Recently I was catching up on my podcast listening and was delighted to hear Radiolab’s Latif Nasser talking about how he finds stories. “I tell myself that there are 7.5 billion people on planet earth… and if you presume that one percent of those 7.5 billion people have those stories, there’s no way all those stories are getting told…There’s an infinity of stories all around us.” I truly believe that when we open ourselves to others’ experiences, we in turn reflect on our own. We have much to learn about ourselves by listening to others.
For years I have been fascinated by peer review and moving toward open peer review. I’ve thought about it, written about, and even helped develop some experimental open peer review processes. But I have truly come to believe that this work, while important, cannot have the same effects on others unless we sit down to listen to stories. To really listen. And really listening means that we will also reflect. And then we might take action.
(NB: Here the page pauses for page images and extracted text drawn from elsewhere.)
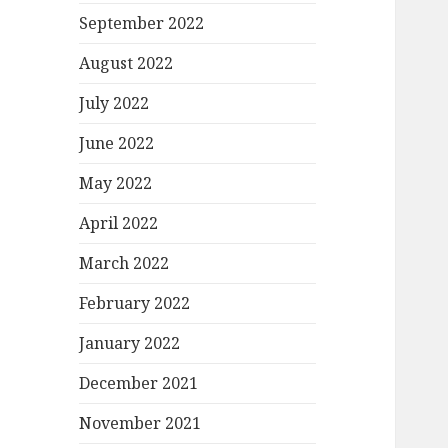
September 2022
August 2022
July 2022
June 2022
May 2022
April 2022
March 2022
February 2022
January 2022
December 2021
November 2021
But we cannot take action if the only way we can listen is confined. Allowing stories to filter into the open, where more people can listen, so more people can learn will better position us to take that action. It’s not just the sharing that’s important, it is that we openly share.
Peer review is essential to our work, but it is also imperfect. It introduces bias into the literature. Many publications lack clear reviewer guidelines, or reviewers do not use the guidelines to review. Reviewers in blinded review processes may not have accountability for their words or actions. Most peer-reviewing is hidden labor. Students may not learn how to provide peer review, nor do they learn what processes they may face as authors undergoing it. Our scholarly rewards system is broken and relies heavily on the tradition of peer review. This system introduces systemic bias. All this and more.
But we really don’t have that much evidence in LIS. We don’t know what people have experienced. We don’t know the challenges they have faced. We don’t know the wins. It will be in human experience. It will be in stories where we can discover evidence. That is why stories.